◆ **WHAT YOU WILL DO**
Copy each line that includes the string "SQUARE" from the material into your answer.

◆ **PROVIDED MATERIAL**
----

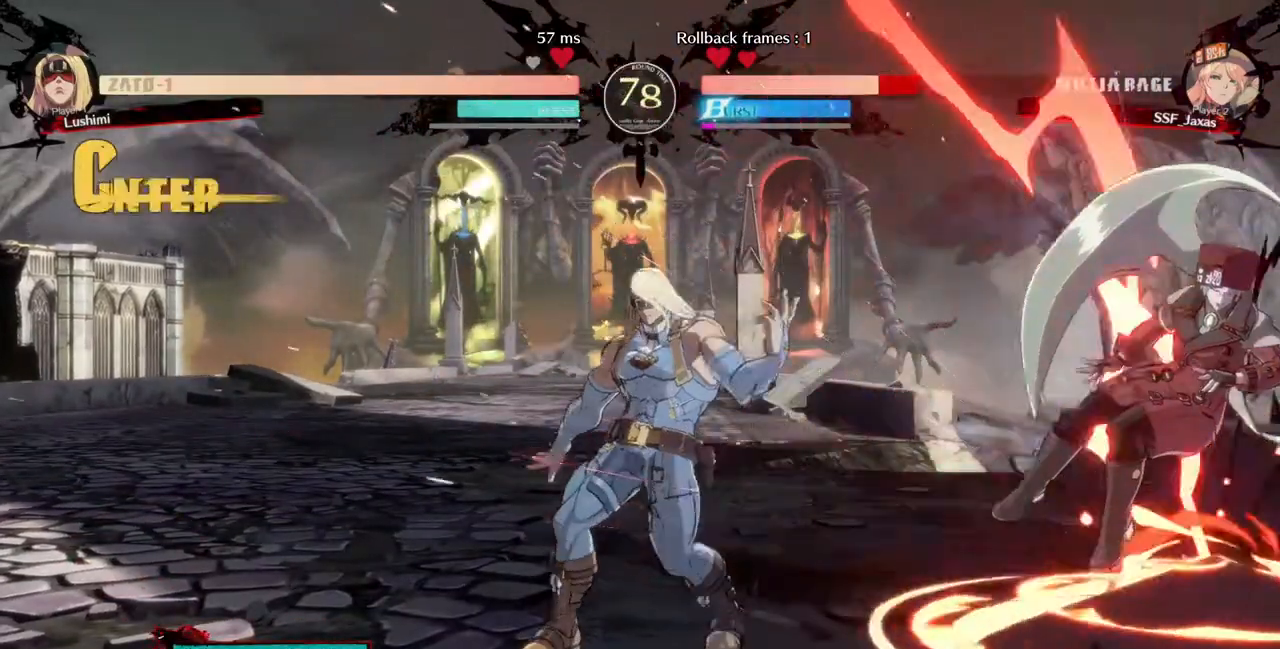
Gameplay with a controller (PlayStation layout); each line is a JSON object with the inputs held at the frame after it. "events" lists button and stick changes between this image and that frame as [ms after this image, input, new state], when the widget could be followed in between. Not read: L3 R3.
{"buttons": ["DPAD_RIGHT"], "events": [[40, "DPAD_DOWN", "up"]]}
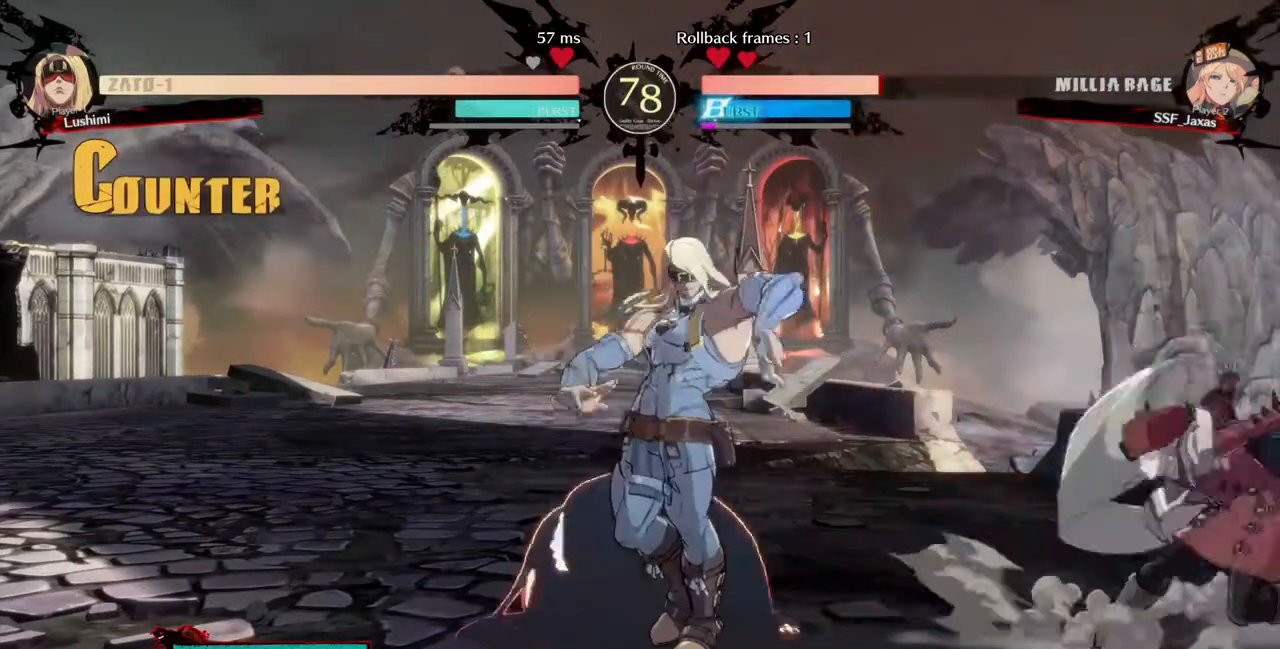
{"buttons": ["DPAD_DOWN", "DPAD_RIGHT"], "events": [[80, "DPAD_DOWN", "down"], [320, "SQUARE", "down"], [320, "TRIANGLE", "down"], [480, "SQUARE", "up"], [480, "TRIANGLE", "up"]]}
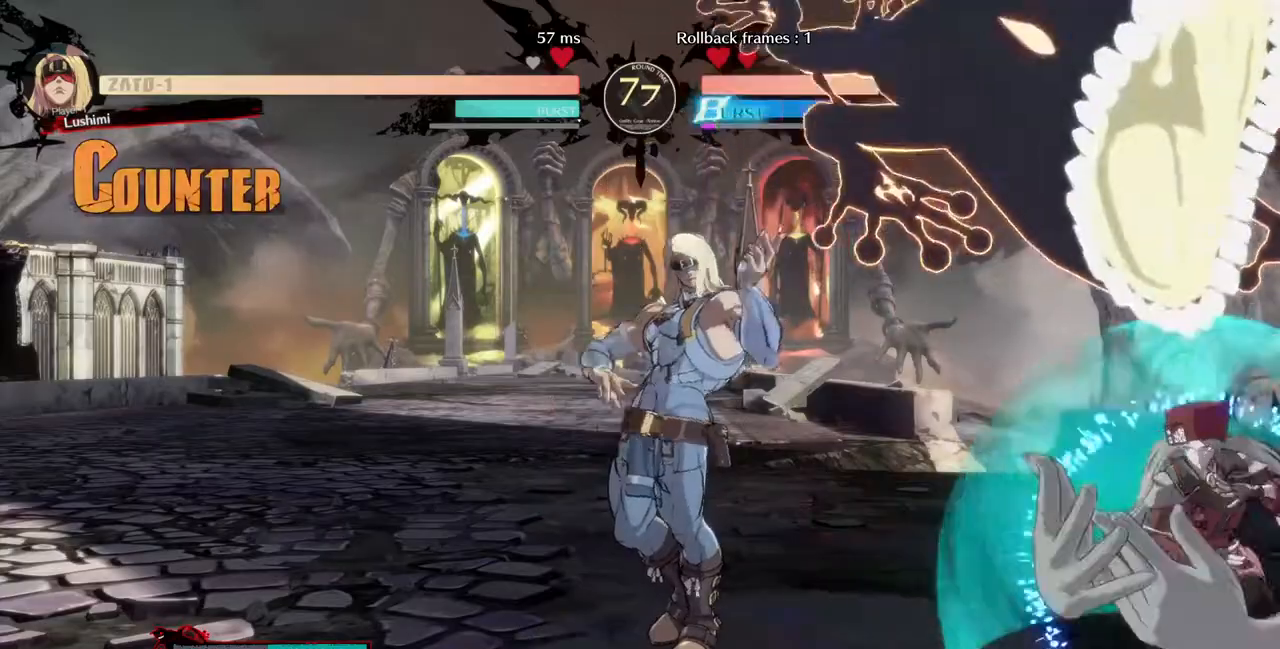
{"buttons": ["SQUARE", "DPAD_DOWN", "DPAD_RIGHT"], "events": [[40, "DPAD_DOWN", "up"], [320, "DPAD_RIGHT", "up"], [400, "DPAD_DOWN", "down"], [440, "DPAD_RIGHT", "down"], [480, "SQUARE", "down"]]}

----

◆ **RESPONSE TO THIS EXERCISE**
{"buttons": ["DPAD_DOWN", "DPAD_RIGHT"], "events": [[80, "DPAD_DOWN", "down"], [320, "SQUARE", "down"], [320, "TRIANGLE", "down"], [480, "SQUARE", "up"], [480, "TRIANGLE", "up"]]}
{"buttons": ["SQUARE", "DPAD_DOWN", "DPAD_RIGHT"], "events": [[40, "DPAD_DOWN", "up"], [320, "DPAD_RIGHT", "up"], [400, "DPAD_DOWN", "down"], [440, "DPAD_RIGHT", "down"], [480, "SQUARE", "down"]]}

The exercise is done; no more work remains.